Tuesday 27 August 2013

Business Executive pay and bonuses Royal Mail chief Moya Greene bemoans 'broken' pay-setting for bosses


Royal Mail
The Royal Mail has been headed by Moya Greene since the summer of 2010. Photograph: Jenny Matthews /Alamy

Pay-setting in government-backed companies is "hopelessly broken", according to Royal Mail's £1.5m-a-year chief executive, who in an unguarded email also criticised a "highly politicised" atmosphere surrounding corporate governance.

Moya Greene's candid communication was sent to a member of the public who had voiced concern about her being offered a £250,000 housing allowance, and who shared it with the Guardian.

The postal chief also complained about what she called the aggravating role of the media as she sought to explain why the lucrative perk had been offered to her, and why she had decided to hand it back.

In her email, which Royal Mail confirmed was genuine, Greene, a Canadian, said she was "deeply offended" by the criticism that had come her way over pay and benefits. She added that she was unimpressed with the amount of time it had taken ministers and civil servants to settle her remuneration.

"I took on a company in grave difficulty," she wrote. "I was here for a full 15 months before officials and/or ministers deigned to explain the exact basis upon which I would be paid. I had long resigned my previous position.

"The actual practise [sic] for setting and applying agreed compensation arrangements for [chief executive officers] in commercial companies involving government shareholding is hopelessly broken here," she wrote on 5 August.

Greene, a former civil servant and businesswoman in Canada who took over at Royal Mail in the summer of 2010, has been steering the formerly loss-making 497-year-old service towards an expected privatisation. The Communication Workers Union said in August her pay was "imitating private-sector excess" after a Royal Mail report showed she received a 33% rise last year to bring her pay, including pension contributions, to £1.47m.

The business secretary, Vince Cable, had also expressed his concern about the relocation payment, which Royal Mail's independent remuneration committee of non-executive directors approved. After Cable's comments, Greene offered to hand back the money, which, she wrote, had been offered "in good faith".

In her email, Greene added: "The climate for executives and their abilty [sic] to manage in the UK remains highly politicised, all aggravated by a press corp whose general traits have been well set out by Mr. Justice Levinson [sic]."
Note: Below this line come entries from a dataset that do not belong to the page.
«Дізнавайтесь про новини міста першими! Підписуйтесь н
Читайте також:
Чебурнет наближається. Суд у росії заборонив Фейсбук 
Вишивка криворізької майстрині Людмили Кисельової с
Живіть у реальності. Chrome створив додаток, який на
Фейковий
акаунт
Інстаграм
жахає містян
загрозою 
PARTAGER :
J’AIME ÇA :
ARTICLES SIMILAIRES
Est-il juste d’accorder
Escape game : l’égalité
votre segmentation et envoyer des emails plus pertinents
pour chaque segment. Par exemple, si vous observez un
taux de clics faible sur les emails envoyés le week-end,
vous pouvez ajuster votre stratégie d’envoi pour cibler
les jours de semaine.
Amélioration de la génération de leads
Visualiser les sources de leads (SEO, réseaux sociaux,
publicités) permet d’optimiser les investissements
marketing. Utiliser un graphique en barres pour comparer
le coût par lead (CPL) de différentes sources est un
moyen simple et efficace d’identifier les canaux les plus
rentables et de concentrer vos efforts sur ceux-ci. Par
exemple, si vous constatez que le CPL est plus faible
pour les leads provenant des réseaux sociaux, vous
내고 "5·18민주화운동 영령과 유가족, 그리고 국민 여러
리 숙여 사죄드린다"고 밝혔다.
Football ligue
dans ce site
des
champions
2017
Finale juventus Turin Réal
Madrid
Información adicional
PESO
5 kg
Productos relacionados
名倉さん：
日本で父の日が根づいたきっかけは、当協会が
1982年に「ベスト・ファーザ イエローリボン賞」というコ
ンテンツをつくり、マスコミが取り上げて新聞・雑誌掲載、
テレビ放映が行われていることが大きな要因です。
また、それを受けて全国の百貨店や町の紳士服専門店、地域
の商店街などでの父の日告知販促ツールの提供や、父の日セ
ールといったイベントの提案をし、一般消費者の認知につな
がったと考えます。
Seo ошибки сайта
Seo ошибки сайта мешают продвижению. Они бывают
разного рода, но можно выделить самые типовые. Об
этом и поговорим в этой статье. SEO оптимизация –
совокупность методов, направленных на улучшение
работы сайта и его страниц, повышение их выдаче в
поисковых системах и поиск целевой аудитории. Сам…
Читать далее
But she also robustly defended her track record. With her at the helm, Royal Mail moved from losing money in 2010-11 to generating £334m of cash in 2012-13. She wrote: "In Royal Mail as a commercial company with a public mission we have a long way to go … but it is certainly more stable now … able to offer thousands of people, 150,000 in fact, good jobs with salaries and benefits far superior to that available elsewhere in our intensely competitive industry."

Royal Mail declined to comment on "individual correspondence" but stressed that there was no breakdown in confidence with the government. It said Royal Mail "has enjoyed tremendous support from government on many issues", and the organisation was "very grateful to ministers and their colleagues for their past support and continued assistance".

Defending the original decision to provide a relocation allowance, Royal Mail said this had been provided in "exceptional circumstances" to take into account the difference in house prices between Britain and Canada. It added: "The chief executive was not involved in the decision and has voluntarily offered to return this assistance. The remuneration committee has accepted this offer."

Royal Mail added that under Greene's leadership, the company had been transformed and that it no longer had the "going-concern" financial issues that were a factor at the time of her appointment.